REQUIREMENT - Starting at the line that contains "pinky tip: (284, 318)", transcribe every remaining line of the entries exactly, including the last one.

Collected data -

>>>

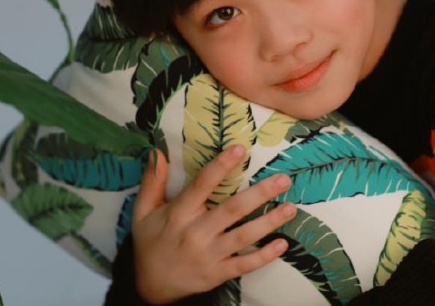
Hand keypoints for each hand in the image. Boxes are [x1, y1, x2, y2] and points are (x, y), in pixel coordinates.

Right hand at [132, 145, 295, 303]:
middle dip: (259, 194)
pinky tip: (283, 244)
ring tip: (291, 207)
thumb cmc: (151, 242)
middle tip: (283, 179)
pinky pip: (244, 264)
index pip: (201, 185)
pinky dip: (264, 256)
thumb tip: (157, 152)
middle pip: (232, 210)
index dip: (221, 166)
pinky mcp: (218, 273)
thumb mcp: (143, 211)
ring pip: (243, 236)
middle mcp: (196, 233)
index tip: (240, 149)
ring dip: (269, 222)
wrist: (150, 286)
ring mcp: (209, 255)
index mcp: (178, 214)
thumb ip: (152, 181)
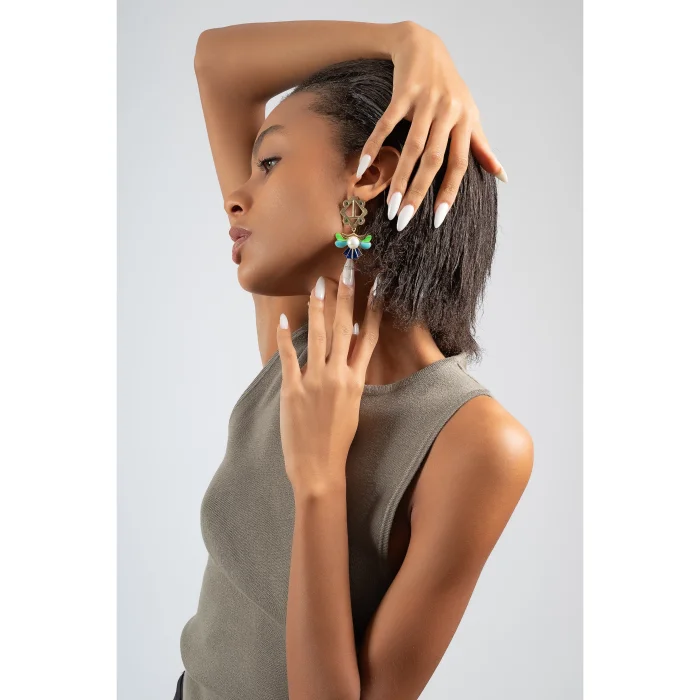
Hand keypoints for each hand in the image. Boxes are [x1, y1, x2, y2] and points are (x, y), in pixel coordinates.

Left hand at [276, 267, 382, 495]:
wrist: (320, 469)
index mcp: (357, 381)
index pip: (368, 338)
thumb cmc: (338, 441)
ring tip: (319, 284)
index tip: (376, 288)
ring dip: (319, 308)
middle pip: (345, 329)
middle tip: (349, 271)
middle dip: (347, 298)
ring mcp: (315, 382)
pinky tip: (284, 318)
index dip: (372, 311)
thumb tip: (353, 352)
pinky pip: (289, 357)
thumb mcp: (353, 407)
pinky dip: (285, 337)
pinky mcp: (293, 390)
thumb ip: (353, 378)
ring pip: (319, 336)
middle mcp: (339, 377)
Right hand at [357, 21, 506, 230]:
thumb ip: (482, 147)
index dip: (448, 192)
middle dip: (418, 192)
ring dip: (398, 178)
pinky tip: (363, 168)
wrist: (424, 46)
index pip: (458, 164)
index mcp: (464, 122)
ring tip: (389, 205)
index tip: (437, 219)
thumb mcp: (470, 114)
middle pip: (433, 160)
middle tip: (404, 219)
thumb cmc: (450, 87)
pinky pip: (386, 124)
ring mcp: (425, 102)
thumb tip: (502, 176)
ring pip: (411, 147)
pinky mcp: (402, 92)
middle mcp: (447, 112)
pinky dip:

<<<

ANSWER -
pinky tip: (284, 318)
index dip: (372, 311)
thumb tip: (353, 352)
pinky pip: (289, 357)
thumb mcp: (353, 407)
pinky dip: (285, 337)
pinky mcp: (293, 390)
thumb ip: (353, 378)
ring pip: (319, 336)
middle mcp: (339, 377)
Right hand at [357, 21, 506, 230]:
thumb ip: (482, 147)
index dip: (448, 192)
middle dip: (418, 192)
ring dip: (398, 178)
pinky tip: (363, 168)
wrist: (424, 46)
index pip: (458, 164)
index mcp: (464, 122)
ring tip: (389, 205)
index tip: (437, 219)
thumb mcp: (470, 114)
middle pip: (433, 160)
middle tip: (404, 219)
thumb cmc: (450, 87)
pinky pip: (386, 124)
ring mcp: (425, 102)
thumb tip: (502, 176)
ring pip: (411, 147)
pinky mcp: (402, 92)
middle mcp: (447, 112)
pinky dip:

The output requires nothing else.